Managing dotfiles with GNU Stow
If you are working with linux/bsd based system, you are most likely accustomed to managing your configs with dotfiles. And you most likely have them stored with Git. But there is the never ending problem of how to actually use them. I have moved management of this under GNU Stow.
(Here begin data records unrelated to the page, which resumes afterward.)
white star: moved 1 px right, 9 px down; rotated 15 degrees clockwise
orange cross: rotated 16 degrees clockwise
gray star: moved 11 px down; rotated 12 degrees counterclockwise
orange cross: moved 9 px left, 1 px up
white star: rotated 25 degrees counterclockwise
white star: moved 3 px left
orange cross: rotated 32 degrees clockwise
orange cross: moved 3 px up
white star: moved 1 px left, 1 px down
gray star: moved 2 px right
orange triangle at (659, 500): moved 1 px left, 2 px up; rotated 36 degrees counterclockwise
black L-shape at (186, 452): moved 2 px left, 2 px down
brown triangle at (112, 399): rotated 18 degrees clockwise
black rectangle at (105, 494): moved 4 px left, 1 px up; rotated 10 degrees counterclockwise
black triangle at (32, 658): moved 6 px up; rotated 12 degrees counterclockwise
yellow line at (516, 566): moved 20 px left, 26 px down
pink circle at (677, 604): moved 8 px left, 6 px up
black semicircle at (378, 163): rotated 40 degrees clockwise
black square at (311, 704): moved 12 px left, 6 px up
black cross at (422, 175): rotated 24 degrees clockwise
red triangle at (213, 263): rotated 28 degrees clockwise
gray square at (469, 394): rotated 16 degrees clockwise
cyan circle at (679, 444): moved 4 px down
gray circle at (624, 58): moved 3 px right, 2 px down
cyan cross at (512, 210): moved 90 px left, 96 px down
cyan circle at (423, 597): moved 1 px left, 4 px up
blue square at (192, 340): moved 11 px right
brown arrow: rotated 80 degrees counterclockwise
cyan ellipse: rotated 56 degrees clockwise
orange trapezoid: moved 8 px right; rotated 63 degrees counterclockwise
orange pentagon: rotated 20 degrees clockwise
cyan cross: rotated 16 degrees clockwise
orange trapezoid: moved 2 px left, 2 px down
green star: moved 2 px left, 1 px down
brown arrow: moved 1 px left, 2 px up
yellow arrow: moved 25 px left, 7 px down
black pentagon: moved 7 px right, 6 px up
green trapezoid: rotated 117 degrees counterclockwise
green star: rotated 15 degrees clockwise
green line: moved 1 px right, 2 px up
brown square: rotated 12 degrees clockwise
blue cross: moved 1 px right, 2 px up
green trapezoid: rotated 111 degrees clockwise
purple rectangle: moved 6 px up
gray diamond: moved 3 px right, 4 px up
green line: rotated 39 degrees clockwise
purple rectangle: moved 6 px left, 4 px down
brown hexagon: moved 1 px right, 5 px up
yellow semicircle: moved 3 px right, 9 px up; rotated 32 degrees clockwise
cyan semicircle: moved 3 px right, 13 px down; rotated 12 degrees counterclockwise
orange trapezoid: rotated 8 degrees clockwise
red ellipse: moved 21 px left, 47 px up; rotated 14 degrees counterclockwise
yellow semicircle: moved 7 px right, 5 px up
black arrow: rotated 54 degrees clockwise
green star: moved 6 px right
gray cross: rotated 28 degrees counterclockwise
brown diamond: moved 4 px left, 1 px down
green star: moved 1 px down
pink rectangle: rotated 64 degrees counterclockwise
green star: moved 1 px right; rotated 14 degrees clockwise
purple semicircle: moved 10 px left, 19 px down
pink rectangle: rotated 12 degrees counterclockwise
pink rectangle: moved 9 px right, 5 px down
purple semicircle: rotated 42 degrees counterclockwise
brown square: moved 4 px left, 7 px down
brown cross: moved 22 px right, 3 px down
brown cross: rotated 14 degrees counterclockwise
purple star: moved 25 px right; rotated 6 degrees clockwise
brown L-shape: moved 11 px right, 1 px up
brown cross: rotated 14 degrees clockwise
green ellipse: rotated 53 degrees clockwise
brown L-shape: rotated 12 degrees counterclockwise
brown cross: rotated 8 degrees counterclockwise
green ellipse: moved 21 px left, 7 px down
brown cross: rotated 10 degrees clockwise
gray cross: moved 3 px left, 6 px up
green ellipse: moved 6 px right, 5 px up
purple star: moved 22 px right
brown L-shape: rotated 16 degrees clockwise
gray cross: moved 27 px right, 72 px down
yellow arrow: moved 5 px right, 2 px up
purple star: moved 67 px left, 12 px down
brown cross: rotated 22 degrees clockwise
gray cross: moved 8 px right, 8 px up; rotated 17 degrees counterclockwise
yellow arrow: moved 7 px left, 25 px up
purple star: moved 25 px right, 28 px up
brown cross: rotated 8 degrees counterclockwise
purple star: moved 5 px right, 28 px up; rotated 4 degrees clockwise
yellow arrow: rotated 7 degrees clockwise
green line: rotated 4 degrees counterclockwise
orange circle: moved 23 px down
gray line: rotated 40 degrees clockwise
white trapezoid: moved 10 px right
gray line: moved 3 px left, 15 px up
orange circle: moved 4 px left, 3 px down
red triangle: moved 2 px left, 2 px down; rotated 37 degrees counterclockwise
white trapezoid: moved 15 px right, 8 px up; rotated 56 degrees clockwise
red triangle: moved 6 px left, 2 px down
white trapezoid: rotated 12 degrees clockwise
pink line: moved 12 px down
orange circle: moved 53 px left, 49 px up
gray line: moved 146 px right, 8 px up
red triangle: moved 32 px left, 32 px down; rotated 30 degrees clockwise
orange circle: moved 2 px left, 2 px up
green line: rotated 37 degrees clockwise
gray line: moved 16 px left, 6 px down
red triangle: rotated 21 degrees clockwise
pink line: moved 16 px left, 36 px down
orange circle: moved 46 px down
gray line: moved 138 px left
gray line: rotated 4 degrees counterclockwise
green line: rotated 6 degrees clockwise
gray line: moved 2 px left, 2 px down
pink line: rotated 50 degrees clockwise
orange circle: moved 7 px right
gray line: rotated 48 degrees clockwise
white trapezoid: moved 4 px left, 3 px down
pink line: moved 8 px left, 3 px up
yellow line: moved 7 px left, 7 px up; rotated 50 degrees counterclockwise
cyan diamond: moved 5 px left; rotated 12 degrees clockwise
Let’s take a very typical dotfiles repository.
./nvim/init.lua
./tmux/tmux.conf
You want to have those files available as
~/.config/nvim/init.lua
~/.tmux.conf
The most popular approach would be to symlink the files under the expected location. We could also copy the files every time something changes, but that would be crazy. Are we the stuck with having to do those symlinks manually every time we install a new machine or create a virtual one? And what if we have dozens of such configs stored under git?
Symlink farm
GNU Stow is a symlink farm. This means, that it’s a system aimed at automating creating of those symlinks.
For Stow, the dotfiles directory is called “Stowed” directory. Now comes the cool part. Each folder in the Stowed directory (called “Package directory”) stores a separate directory tree. GNU Stow will join all those separate trees and create a proper structure under Target Directory, which by default is the parent of Stowed directory. Let’s look at example.
~/target/stow/one/config/one.conf
~/target/stow/two/config/two.conf
~/target/stow/three/config/three.conf
So, our home director now has a “Target” directory, which has a “Stow” directory. The Stow directory stores three configs which we want to sylink as
~/target/config/one.conf
~/target/config/two.conf
~/target/config/three.conf
Let’s stow the first one
cd ~/target/stow
stow one
And see what happened
cd ~/target
ls -lA
We get somethine like
lrwxrwxrwx 1 msapka wheel 15 Jun 9 23:01 config -> stow/one/config
drwxr-xr-x 5 msapka wheel 4096 Jun 9 22:55 stow
Stow created a config symlink in the target directory. Very cool, but it gets cooler! Let' stow the second one
cd ~/target/stow
stow two
and what we get
drwxr-xr-x 2 msapka wheel 4096 Jun 9 23:03 config
drwxr-xr-x 5 msapka wheel 4096 Jun 9 22:55 stow
Our config is no longer a symlink, but a real folder. Let’s see what’s inside here.
cd config
ls -lA
lrwxrwxrwx 1 msapka wheel 27 Jun 9 23:03 one.conf -> ../stow/two/config/one.conf
lrwxrwxrwx 1 msapka wheel 26 Jun 9 23:03 two.conf -> ../stow/one/config/two.conf
We have our two configs, but what has happened? Stow looked at both sub trees for “one” and “two"m and joined then in a way, that is possible. The only way for one.conf and two.conf to exist in config is if config is a normal directory. Extremely cool!
Let’s image that our target is actually homedir, so we have a ~/dotfiles directory. Then each package directory can mimic the tree struture of the actual config! Coming back to our example, we can have a
~/dotfiles/tmux/.tmux.conf
~/dotfiles/nvim/.config/nvim/init.lua
Then, after stowing both packages we have symlinks under our desired
~/.config/nvim/init.lua
~/.tmux.conf
GNU Stow is a very simple tool. All we understand what will happen with each sub tree.